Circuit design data
▼

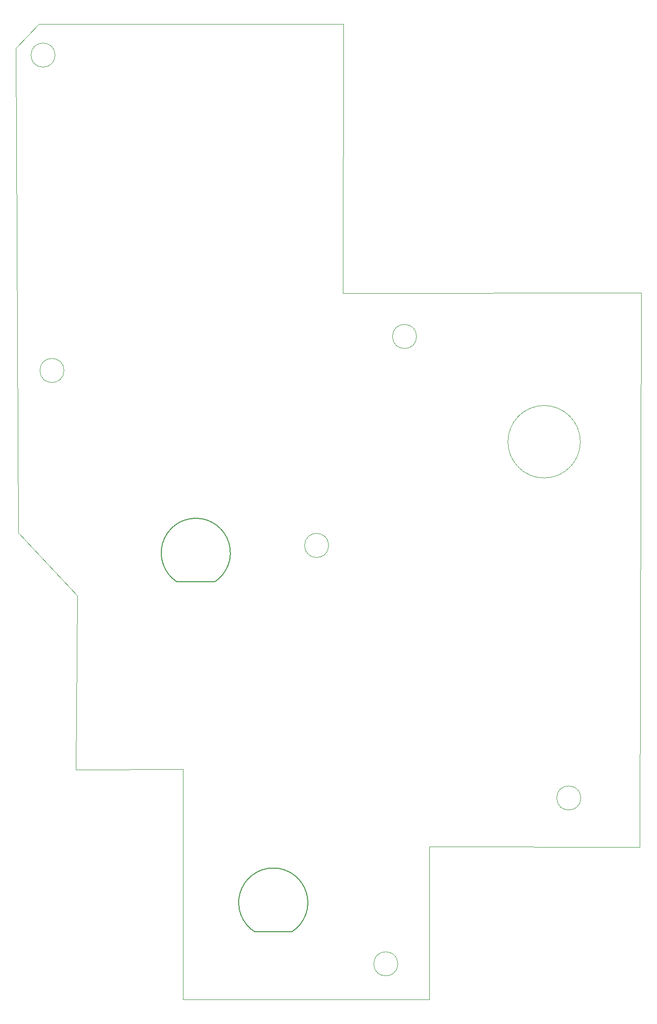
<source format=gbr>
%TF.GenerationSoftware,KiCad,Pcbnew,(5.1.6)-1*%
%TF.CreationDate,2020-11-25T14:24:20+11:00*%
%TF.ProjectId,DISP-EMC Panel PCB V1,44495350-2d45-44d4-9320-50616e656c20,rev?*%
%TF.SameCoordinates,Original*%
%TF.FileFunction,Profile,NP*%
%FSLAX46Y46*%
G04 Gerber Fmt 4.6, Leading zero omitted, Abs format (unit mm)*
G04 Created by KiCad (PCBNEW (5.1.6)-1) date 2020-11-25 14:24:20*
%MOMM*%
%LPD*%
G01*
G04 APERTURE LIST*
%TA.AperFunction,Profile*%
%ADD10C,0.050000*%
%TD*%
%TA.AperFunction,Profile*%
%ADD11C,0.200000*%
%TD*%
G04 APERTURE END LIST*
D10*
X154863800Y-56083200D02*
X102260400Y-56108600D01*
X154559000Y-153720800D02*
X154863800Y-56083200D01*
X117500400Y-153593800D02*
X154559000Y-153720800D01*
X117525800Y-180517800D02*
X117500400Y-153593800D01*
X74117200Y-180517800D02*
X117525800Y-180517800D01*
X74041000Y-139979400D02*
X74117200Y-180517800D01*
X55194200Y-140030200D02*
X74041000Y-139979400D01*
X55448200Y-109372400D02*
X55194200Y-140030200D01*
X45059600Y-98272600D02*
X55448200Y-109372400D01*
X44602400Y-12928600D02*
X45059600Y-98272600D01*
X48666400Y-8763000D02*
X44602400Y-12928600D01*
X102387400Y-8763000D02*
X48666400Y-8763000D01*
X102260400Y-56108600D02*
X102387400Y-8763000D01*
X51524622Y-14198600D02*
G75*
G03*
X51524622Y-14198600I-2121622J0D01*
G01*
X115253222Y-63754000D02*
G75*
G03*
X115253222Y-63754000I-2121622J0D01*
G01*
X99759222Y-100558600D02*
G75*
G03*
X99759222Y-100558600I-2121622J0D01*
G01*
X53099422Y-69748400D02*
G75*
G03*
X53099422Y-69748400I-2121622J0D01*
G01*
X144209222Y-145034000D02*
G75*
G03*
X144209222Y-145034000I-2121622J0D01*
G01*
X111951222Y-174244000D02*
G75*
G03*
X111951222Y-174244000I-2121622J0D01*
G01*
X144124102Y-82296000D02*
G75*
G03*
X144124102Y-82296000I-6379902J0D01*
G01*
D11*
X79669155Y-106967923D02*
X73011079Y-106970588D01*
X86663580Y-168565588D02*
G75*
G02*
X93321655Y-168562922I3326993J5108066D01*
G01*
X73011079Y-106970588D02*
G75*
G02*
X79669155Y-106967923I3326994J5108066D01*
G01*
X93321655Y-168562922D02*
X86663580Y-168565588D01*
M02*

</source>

▲
▼

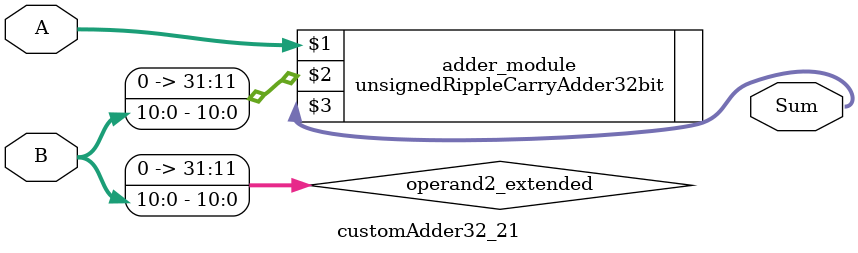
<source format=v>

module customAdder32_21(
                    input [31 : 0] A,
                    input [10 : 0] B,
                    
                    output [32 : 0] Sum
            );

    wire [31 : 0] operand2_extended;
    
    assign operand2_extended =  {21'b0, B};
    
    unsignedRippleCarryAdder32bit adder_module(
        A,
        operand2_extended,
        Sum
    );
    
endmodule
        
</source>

▲
▼

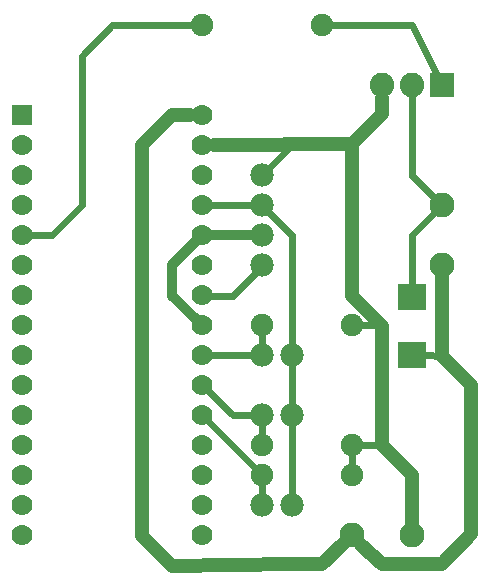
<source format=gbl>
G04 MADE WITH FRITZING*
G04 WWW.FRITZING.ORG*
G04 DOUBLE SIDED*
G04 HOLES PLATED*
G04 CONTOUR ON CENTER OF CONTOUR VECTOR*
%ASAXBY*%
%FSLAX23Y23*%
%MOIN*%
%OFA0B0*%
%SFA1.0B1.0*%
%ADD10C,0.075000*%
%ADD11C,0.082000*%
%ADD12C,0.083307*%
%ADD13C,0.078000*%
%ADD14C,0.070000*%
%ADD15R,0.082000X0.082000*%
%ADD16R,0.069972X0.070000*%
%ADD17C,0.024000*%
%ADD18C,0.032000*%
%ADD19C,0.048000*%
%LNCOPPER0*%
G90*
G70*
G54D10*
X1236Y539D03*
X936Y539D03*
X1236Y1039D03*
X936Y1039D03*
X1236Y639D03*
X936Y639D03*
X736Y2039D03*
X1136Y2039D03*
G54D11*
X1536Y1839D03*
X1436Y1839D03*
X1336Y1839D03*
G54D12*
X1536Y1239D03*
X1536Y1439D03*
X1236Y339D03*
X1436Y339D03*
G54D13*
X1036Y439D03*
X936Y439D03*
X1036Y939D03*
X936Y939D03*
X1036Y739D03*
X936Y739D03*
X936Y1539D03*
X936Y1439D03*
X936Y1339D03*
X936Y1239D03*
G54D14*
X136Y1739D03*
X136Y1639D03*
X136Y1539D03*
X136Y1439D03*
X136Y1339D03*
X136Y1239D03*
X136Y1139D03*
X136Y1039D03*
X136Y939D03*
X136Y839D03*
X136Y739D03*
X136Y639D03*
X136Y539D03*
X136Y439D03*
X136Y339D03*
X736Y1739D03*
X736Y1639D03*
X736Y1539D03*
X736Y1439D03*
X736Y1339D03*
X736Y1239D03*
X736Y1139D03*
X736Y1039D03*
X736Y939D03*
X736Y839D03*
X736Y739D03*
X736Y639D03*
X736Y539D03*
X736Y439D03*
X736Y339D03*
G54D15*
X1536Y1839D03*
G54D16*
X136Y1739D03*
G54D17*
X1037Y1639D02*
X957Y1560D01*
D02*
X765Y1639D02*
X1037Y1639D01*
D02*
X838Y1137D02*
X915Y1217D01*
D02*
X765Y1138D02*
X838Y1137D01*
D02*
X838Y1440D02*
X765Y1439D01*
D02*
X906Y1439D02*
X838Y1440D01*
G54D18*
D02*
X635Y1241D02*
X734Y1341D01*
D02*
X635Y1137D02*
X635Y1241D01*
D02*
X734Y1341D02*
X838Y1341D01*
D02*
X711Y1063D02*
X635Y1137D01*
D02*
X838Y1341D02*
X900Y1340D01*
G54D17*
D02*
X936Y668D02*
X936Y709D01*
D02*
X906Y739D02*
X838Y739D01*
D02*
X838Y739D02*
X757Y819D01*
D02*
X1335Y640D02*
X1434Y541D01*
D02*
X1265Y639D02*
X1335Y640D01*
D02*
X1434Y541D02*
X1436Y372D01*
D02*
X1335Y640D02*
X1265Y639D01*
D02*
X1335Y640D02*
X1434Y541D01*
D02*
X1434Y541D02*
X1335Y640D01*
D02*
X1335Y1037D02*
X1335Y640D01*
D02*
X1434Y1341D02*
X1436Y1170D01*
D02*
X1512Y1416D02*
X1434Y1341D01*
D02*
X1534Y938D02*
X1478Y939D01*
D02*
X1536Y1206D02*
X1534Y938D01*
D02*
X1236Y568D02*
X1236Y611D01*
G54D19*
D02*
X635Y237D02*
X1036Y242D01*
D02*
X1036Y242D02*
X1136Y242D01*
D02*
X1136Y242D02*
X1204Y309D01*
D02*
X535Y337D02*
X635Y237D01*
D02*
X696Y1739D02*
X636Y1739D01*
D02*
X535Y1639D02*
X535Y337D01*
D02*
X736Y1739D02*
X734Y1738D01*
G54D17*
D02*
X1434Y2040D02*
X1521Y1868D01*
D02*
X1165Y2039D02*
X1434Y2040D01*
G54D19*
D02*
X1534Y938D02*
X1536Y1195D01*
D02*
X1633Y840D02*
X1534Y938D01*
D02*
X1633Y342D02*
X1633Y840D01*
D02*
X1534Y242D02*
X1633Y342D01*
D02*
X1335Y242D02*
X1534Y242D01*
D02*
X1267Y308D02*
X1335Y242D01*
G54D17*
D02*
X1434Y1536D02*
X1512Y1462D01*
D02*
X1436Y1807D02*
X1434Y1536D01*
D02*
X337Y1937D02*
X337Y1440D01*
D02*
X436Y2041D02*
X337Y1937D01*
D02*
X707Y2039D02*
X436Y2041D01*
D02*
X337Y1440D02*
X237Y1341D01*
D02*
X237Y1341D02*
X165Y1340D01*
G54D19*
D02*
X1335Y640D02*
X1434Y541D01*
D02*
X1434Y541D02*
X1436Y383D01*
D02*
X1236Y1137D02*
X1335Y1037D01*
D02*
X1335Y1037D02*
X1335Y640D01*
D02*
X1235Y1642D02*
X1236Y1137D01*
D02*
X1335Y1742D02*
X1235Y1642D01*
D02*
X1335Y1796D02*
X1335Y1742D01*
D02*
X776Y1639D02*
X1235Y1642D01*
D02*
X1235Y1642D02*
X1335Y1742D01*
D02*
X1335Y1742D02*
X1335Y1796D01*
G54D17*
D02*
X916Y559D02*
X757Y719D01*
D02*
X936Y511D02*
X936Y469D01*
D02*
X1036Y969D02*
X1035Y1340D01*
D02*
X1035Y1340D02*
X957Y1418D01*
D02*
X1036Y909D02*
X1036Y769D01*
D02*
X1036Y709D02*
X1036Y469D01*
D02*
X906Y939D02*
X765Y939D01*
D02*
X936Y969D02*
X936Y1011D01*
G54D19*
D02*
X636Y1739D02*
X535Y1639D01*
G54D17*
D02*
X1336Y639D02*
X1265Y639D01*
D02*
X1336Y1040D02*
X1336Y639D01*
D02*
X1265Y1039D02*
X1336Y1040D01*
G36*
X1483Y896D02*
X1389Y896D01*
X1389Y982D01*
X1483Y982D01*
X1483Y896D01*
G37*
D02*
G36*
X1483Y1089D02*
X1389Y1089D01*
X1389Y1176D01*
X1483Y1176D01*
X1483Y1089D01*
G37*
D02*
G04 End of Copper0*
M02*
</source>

▲

**WHAT TO PRODUCE**
Out of the data above, transcribe exactly and only the lines starting with the line that has "X45059600Y-98272600D02*" and going on through the line that has "X51524622Y-14198600D02*", both included.

**PROBLEM SOLUTION**
X45059600Y-98272600D02*
X55448200Y-109372400D01*
X44602400Y-12928600D02*
X45059600Y-98272600D01*
X48666400Y-8763000D02*
X44602400Y-12928600D01*
X102387400Y-8763000D02*
X48666400Y-8763000D01*
X102260400Y-56108600D02*
X102387400Y-8763000D01*
X51524622Y-14198600D02*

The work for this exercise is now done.